Where in the data below does the word "panel" appear? Copy each line that holds it.

Data supplied START

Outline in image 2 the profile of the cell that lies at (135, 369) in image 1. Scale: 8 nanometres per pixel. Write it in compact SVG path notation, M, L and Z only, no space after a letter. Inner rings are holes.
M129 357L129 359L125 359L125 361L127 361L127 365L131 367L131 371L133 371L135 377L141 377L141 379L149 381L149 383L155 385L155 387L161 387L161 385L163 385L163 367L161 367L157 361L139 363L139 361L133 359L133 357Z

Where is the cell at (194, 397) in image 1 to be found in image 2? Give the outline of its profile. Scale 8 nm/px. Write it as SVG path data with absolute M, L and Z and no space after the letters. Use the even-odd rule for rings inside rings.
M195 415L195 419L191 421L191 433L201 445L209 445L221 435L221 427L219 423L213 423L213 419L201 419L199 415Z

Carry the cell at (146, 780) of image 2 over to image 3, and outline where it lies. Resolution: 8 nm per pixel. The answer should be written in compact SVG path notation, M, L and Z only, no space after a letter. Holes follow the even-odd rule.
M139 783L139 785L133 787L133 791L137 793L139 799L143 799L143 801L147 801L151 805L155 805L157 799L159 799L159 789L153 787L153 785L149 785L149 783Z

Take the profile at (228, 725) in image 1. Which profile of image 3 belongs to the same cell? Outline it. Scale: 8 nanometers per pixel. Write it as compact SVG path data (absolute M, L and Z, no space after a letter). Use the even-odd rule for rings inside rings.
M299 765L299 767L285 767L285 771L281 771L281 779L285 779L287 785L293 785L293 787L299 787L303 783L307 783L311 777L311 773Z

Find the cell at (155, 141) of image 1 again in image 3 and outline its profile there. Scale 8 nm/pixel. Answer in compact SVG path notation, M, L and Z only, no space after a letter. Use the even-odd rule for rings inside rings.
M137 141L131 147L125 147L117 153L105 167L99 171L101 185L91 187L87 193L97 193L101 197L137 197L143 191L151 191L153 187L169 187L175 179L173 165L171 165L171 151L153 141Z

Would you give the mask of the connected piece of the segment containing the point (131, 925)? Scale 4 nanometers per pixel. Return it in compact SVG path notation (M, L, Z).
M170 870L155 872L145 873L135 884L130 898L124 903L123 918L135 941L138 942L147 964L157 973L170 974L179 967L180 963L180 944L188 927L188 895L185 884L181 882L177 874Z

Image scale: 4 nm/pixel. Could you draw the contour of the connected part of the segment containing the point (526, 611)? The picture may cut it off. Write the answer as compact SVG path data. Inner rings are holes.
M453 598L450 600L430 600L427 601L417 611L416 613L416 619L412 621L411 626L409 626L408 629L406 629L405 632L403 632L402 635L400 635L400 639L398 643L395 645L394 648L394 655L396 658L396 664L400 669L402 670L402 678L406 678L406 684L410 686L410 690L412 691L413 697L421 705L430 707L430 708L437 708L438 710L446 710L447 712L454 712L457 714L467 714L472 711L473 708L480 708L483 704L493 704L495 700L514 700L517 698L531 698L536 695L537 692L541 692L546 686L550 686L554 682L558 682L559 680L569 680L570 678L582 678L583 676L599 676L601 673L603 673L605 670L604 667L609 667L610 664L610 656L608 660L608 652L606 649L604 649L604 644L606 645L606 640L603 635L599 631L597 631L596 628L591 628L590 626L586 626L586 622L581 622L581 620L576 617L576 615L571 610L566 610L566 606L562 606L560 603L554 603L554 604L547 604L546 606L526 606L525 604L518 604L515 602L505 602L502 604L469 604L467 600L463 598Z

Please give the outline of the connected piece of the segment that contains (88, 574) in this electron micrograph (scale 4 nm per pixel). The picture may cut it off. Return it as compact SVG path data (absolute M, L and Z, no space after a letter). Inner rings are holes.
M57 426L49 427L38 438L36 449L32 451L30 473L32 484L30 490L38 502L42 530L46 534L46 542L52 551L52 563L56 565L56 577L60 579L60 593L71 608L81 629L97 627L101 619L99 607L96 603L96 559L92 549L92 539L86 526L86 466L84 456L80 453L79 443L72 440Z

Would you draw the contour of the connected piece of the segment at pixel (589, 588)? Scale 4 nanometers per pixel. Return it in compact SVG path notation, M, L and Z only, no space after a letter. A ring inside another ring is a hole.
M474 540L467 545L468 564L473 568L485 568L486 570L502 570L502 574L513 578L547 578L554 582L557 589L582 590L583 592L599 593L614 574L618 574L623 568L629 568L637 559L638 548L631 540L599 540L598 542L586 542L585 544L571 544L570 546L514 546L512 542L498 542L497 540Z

Data supplied END
Data supplied START

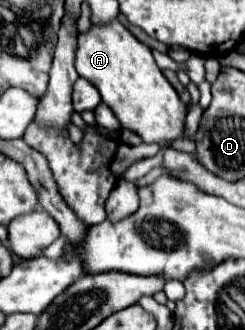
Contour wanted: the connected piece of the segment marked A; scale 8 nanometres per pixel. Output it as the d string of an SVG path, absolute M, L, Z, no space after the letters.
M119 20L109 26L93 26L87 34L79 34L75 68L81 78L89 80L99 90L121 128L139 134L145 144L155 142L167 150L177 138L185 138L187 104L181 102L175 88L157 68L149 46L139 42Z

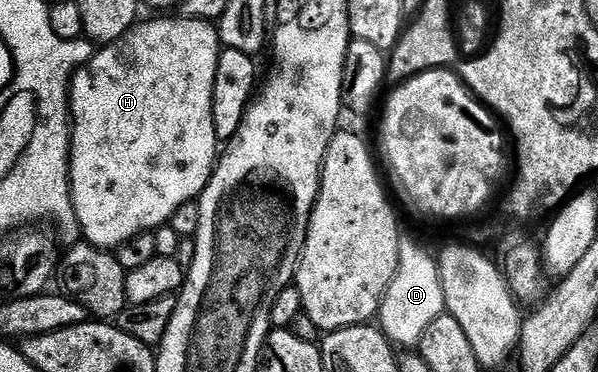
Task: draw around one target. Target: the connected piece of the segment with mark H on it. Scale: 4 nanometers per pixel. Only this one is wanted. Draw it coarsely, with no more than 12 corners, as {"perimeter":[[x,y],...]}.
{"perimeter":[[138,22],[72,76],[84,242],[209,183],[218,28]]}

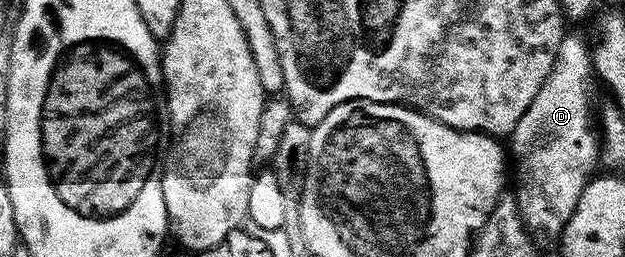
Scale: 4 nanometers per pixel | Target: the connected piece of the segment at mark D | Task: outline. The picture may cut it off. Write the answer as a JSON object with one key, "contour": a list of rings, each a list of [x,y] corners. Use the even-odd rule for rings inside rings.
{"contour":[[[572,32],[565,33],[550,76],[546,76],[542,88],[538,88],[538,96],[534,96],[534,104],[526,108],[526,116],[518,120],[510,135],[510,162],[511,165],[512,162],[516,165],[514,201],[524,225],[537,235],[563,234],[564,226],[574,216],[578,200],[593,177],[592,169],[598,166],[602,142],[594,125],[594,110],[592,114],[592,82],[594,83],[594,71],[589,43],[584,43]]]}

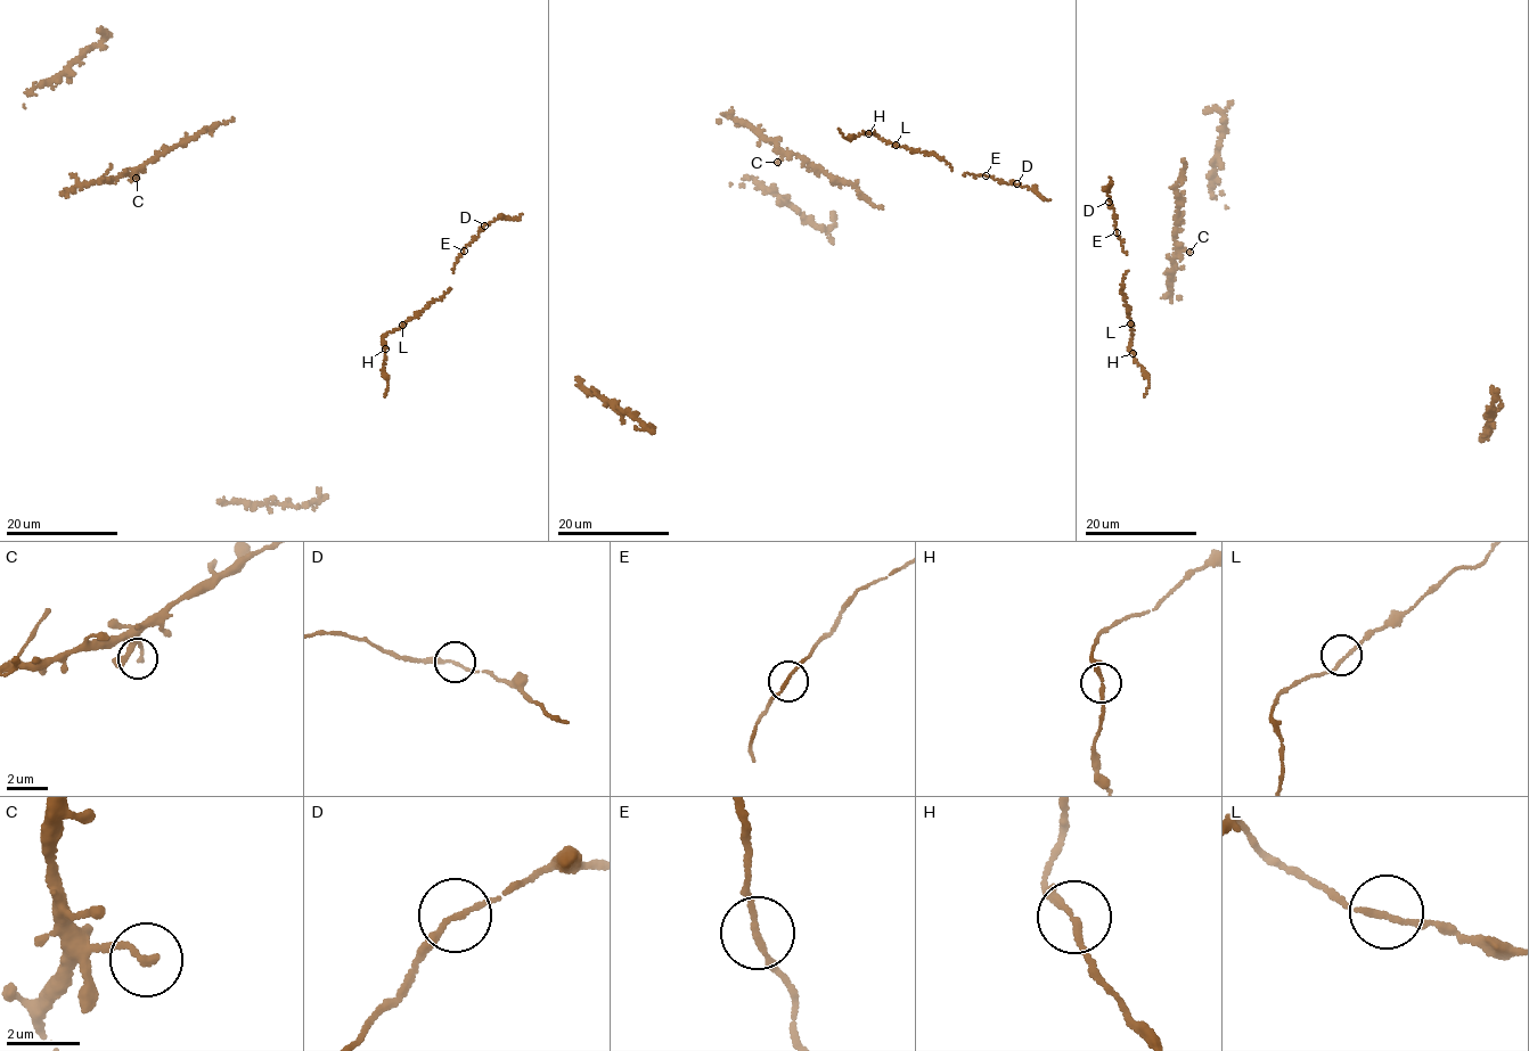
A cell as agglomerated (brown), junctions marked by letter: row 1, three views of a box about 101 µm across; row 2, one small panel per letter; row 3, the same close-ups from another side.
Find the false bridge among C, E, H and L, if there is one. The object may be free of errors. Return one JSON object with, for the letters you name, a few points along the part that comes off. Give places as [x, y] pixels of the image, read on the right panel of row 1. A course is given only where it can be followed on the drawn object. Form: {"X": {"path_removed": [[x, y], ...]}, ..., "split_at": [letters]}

Data supplied END

# Output for this exercise
A cell as agglomerated (brown), junctions marked by letter: row 1, three views of a box about 101 µm across; row 2, one small panel per letter; row 3, the same close-ups from another side.
Find the false bridge among C, E, H and L, if there is one. The object may be free of errors. Return one JSON object with, for the letters you name, a few points along the part that comes off. Give places as [x, y] pixels of the image, read on the right panel of row 1. A course is given only where it can be followed on the drawn object. Form: {"X": {"path_removed": [[x, y], ...]}, ..., "split_at": [letters]}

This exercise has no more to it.